The tiger, captured in Chikkaburghi forest near Mysore, some 200km from here, had apparently killed three people in November-December last year, and was believed to have been a maneater.
A report on the scat analysis of the tiger by the Centre for Cellular and Molecular Biology (CCMB), Hyderabad, however, revealed that the big cat was no maneater.
When it was captured on December 5, the animal was weak and bore quill wounds on its chest and mouth. Wildlife officials had reasoned that it had been injured in a fight with a porcupine.
Since its capture, it has been lodged in the Mysore zoo.
“It’s very unfortunate that this tiger had been slapped with the label of a maneater whereas the tests prove otherwise,” said B.P. Ravi, the chief conservator of forests and executive director of Sri Chamarajendra Zoological Gardens (or the Mysore zoo).
“The tiger was very feeble and wounded when we captured it. So, it looks like it had preyed on cattle. It was just incidental that the men got killed as they came in its way,” said Ravi, referring to forensic reports.
After initial tests revealed the absence of human DNA in its scat, samples were sent to the CCMB.
“We had to get a scientific analysis to prove either possibility (whether it is a maneater or not),” said Ravi.
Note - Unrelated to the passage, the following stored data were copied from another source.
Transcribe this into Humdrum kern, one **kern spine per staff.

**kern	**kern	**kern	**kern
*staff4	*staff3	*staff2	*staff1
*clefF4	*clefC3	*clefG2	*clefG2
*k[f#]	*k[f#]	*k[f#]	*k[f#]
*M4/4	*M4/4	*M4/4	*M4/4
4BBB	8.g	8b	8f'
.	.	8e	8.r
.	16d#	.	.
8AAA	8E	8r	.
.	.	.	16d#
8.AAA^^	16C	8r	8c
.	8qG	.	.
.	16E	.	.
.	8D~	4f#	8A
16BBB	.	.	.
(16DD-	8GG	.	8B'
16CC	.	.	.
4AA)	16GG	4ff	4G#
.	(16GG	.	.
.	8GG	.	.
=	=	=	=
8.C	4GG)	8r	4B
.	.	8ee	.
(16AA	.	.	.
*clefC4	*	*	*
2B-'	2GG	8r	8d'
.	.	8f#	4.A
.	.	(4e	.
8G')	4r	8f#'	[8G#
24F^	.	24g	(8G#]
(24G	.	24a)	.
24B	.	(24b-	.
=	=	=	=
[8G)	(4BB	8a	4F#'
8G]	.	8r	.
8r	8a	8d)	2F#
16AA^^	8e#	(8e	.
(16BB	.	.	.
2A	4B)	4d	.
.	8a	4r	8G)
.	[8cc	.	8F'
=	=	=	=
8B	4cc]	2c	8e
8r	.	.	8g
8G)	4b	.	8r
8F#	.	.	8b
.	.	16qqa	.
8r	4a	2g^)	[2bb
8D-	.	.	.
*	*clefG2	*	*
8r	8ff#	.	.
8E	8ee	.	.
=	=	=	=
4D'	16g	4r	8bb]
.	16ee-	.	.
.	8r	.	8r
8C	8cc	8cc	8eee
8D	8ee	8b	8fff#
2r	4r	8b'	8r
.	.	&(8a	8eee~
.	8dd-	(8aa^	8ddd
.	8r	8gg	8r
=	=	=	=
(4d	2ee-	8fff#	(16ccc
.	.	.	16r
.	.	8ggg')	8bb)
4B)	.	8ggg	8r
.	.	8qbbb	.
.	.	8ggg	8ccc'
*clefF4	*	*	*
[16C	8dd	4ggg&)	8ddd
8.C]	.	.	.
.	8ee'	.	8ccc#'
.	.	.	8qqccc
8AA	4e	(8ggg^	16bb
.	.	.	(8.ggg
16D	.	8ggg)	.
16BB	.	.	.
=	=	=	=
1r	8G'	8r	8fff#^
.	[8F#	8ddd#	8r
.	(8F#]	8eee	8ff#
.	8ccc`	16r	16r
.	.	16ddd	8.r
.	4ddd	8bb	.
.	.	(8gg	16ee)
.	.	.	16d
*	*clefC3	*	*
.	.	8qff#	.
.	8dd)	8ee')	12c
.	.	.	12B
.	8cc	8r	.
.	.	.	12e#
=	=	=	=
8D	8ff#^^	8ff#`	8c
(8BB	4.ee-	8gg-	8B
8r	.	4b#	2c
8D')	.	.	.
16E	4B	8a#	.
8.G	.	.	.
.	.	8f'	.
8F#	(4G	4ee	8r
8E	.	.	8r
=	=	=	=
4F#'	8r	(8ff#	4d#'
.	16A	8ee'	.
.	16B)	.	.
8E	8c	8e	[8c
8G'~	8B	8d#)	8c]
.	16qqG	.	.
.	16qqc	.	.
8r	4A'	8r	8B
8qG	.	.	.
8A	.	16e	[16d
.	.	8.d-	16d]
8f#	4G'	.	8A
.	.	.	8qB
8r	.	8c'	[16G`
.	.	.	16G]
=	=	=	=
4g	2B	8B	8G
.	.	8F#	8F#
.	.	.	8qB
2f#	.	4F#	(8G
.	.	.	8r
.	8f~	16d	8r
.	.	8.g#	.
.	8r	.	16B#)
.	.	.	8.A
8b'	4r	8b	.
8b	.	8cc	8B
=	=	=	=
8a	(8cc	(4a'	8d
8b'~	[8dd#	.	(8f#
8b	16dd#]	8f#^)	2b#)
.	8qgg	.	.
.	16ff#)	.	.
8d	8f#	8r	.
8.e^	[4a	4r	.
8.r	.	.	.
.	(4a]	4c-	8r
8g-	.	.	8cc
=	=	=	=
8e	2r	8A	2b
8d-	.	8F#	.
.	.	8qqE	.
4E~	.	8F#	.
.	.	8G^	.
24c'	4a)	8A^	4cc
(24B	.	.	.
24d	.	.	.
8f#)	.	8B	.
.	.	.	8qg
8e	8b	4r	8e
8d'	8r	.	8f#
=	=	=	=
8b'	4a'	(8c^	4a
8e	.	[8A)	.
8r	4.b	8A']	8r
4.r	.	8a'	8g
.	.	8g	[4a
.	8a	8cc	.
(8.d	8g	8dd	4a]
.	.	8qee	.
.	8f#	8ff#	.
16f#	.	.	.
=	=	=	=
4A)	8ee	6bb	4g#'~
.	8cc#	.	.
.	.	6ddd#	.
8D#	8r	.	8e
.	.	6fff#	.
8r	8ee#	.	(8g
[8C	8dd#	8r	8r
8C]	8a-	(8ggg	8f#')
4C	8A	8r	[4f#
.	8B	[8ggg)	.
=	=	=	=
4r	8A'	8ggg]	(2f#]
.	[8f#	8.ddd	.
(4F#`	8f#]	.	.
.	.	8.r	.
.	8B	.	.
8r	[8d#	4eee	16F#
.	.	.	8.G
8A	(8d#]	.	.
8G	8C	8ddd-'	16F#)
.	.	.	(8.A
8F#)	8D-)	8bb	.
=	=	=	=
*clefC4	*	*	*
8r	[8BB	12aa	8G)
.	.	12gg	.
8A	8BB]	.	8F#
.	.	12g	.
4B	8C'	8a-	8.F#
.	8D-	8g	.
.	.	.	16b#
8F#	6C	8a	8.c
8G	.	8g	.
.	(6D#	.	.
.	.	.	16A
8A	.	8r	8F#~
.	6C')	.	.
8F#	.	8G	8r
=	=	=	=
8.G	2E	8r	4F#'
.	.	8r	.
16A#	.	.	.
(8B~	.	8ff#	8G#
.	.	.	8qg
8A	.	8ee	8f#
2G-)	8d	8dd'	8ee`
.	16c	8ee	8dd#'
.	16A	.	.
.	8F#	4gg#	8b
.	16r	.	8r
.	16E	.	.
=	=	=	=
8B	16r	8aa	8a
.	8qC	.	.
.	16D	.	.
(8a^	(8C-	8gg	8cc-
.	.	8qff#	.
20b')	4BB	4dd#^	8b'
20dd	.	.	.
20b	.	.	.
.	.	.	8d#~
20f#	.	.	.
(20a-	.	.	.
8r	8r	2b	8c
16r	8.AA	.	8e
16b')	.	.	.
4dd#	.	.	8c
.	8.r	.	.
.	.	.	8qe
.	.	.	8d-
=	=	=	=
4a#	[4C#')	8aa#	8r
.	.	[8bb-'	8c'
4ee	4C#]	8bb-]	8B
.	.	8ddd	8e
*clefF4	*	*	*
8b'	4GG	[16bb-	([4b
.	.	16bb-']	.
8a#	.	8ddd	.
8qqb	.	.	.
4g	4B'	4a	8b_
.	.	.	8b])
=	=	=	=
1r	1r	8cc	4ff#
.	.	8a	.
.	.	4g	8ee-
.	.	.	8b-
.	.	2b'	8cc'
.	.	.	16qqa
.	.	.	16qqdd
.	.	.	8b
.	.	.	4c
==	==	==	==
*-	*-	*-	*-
While the bodies of the first two victims were intact, the head of the third was severed. This led to the forensic examinations.
“Tigers don’t become maneaters that easily. Only when there is absolutely no food anywhere around does the tiger prey on humans. But that again is a very distant possibility,” said Ravi.
Now an inmate of the Mysore zoo, the tiger will be used for breeding. It will not be released in the wild as it might not be able to adjust after having been in captivity, said Ravi.
It was initially believed that the tiger had turned a maneater after it became weak from the porcupine attack and lost speed in hunting.
But Ravi explained why the tiger had gone after cattle.
“It had perhaps lost its territory to younger rivals and therefore stood no chance in the forest.”
The people of the HD Kote taluka near the Chikkaburghi forest had mounted a major campaign to eliminate the animal.
They had even attacked a forest camp and set fire to vehicles parked there.
A shoot-at-sight order was issued but the animal was finally darted.